WHAT IS EXPECTED
Transcribe the listing exactly, skipping every picture.

RECORDS TO USE
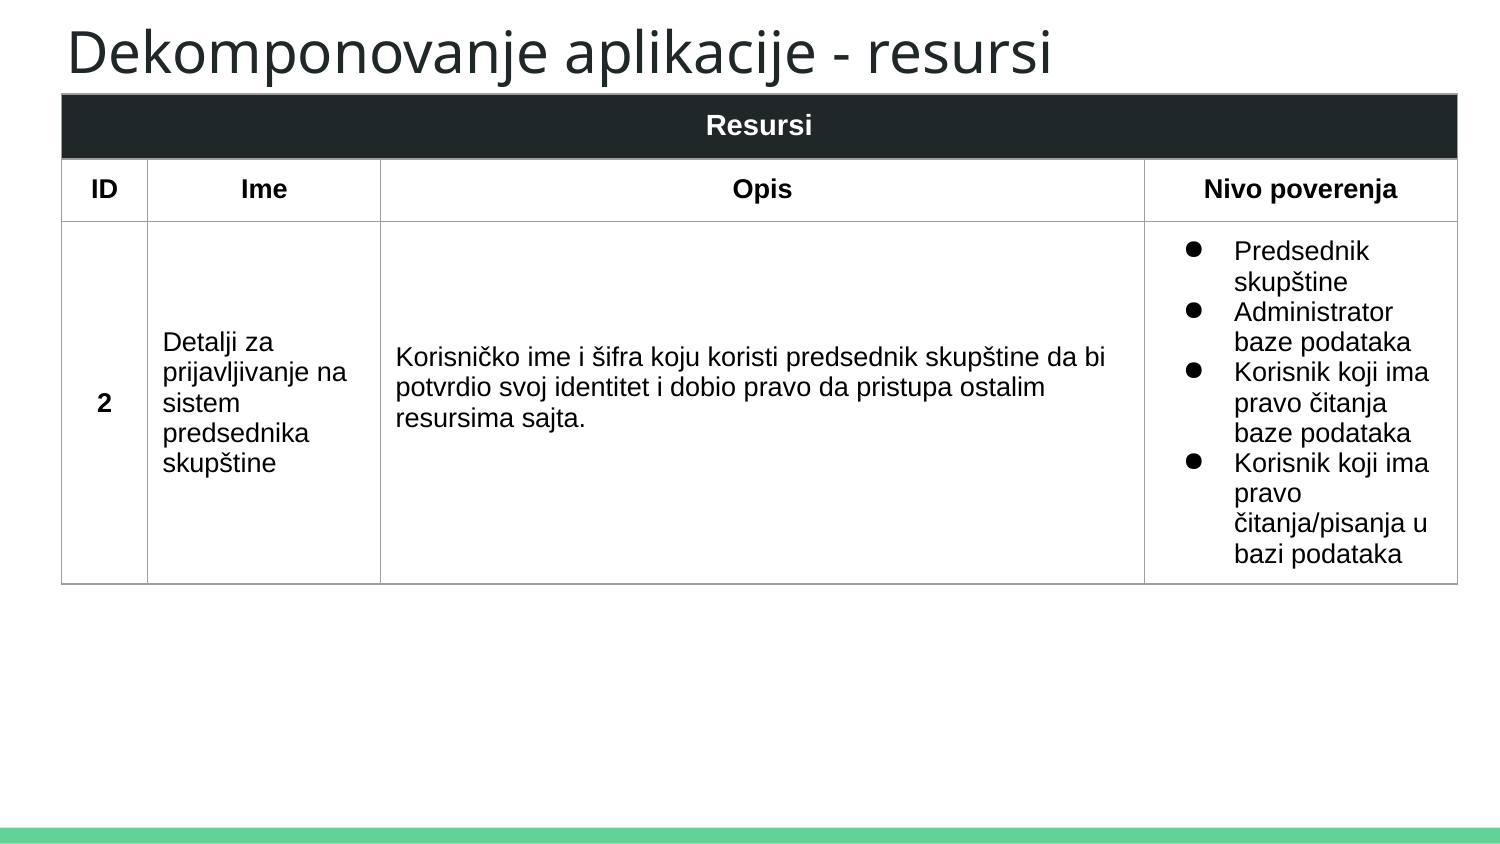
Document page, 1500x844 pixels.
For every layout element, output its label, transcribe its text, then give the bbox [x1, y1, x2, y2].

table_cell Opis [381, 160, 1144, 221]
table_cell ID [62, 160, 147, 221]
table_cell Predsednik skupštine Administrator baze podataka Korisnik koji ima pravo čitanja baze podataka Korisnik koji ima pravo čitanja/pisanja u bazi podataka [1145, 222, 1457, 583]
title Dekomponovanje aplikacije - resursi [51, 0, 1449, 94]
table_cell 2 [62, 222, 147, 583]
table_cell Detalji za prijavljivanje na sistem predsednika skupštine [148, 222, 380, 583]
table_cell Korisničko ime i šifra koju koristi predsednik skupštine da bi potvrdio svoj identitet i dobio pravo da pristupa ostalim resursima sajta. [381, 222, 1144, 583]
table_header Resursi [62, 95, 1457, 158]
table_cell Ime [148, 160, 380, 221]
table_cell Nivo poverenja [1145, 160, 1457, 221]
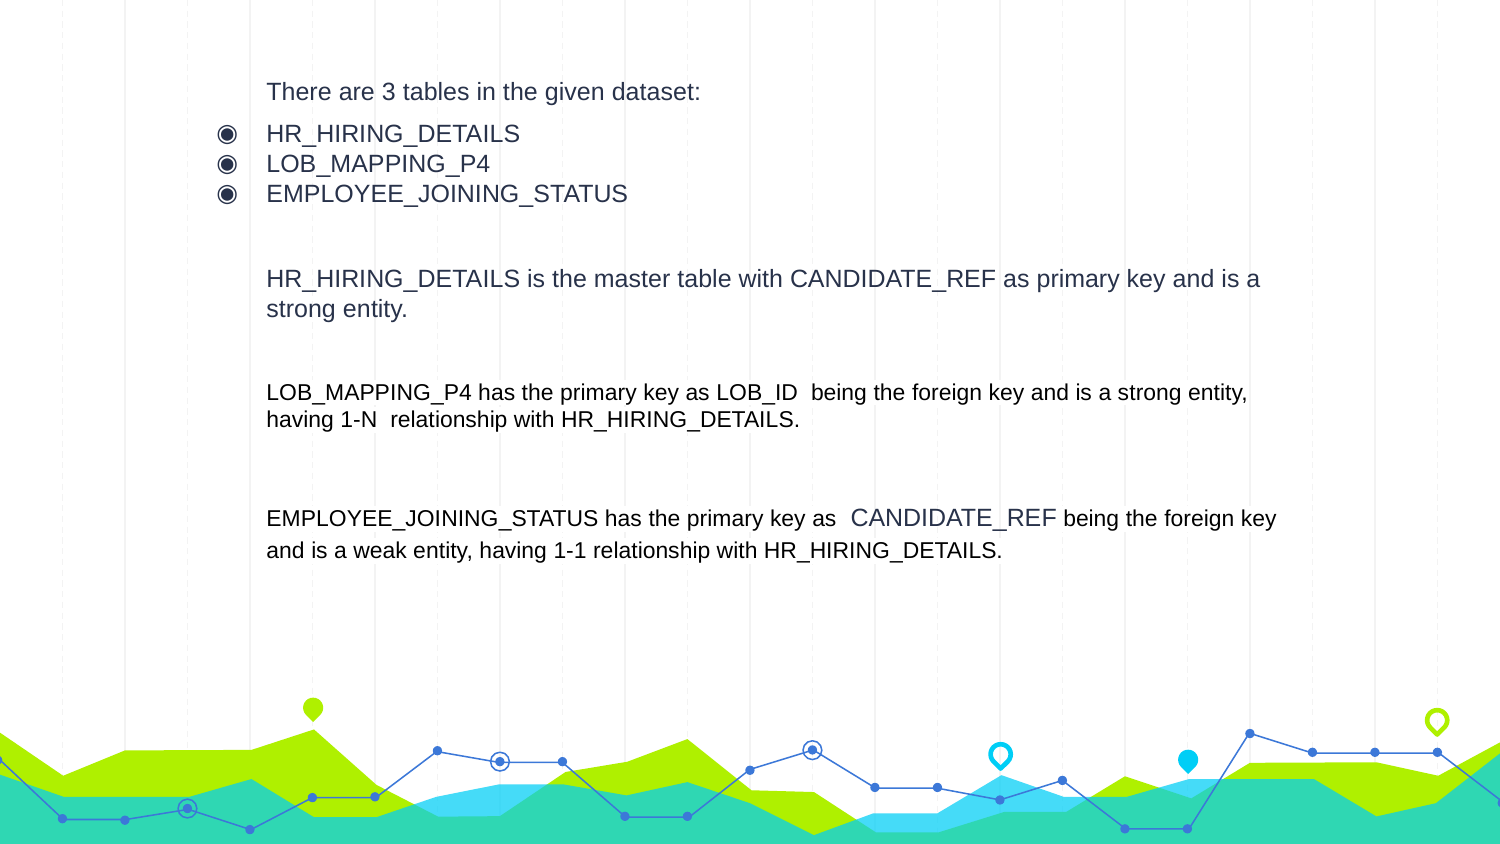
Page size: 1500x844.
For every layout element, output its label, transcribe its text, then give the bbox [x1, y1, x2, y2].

SOLUTION TO THE EXERCISE
Document page, 1500x844 pixels.
For every layout element, output its label, transcribe its text, then give the bbox [x1, y1, x2, y2].

table_cell Opis [381, 160, 1144, 221]
table_cell ID [62, 160, 147, 221]
table_cell Predsednik skupštine Administrator baze podataka Korisnik koji ima pravo čitanja baze podataka Korisnik koji ima pravo čitanja/pisanja u bazi podataka [1145, 222, 1457, 583]
title Dekomponovanje aplikacije - resursi [51, 0, 1449, 94]
table_cell 2 [62, 222, 147, 583]
table_cell Detalji za prijavljivanje na sistem predsednika skupštine [148, 222, 380, 583]
table_cell Korisničko ime i šifra koju koristi predsednik skupštine da bi potvrdio svoj identitet i dobio pravo da pristupa ostalim resursima sajta. [381, 222, 1144, 583]
table_header Resursi [62, 95, 1457, 158]
table_cell Ime [148, 160, 380, 221]
table_cell Nivo poverenja [1145, 160, 1457, 221]
Page size: 1500x844.
For every layout element, output its label, transcribe its text, then give the bbox [x1, y1, x2, y2].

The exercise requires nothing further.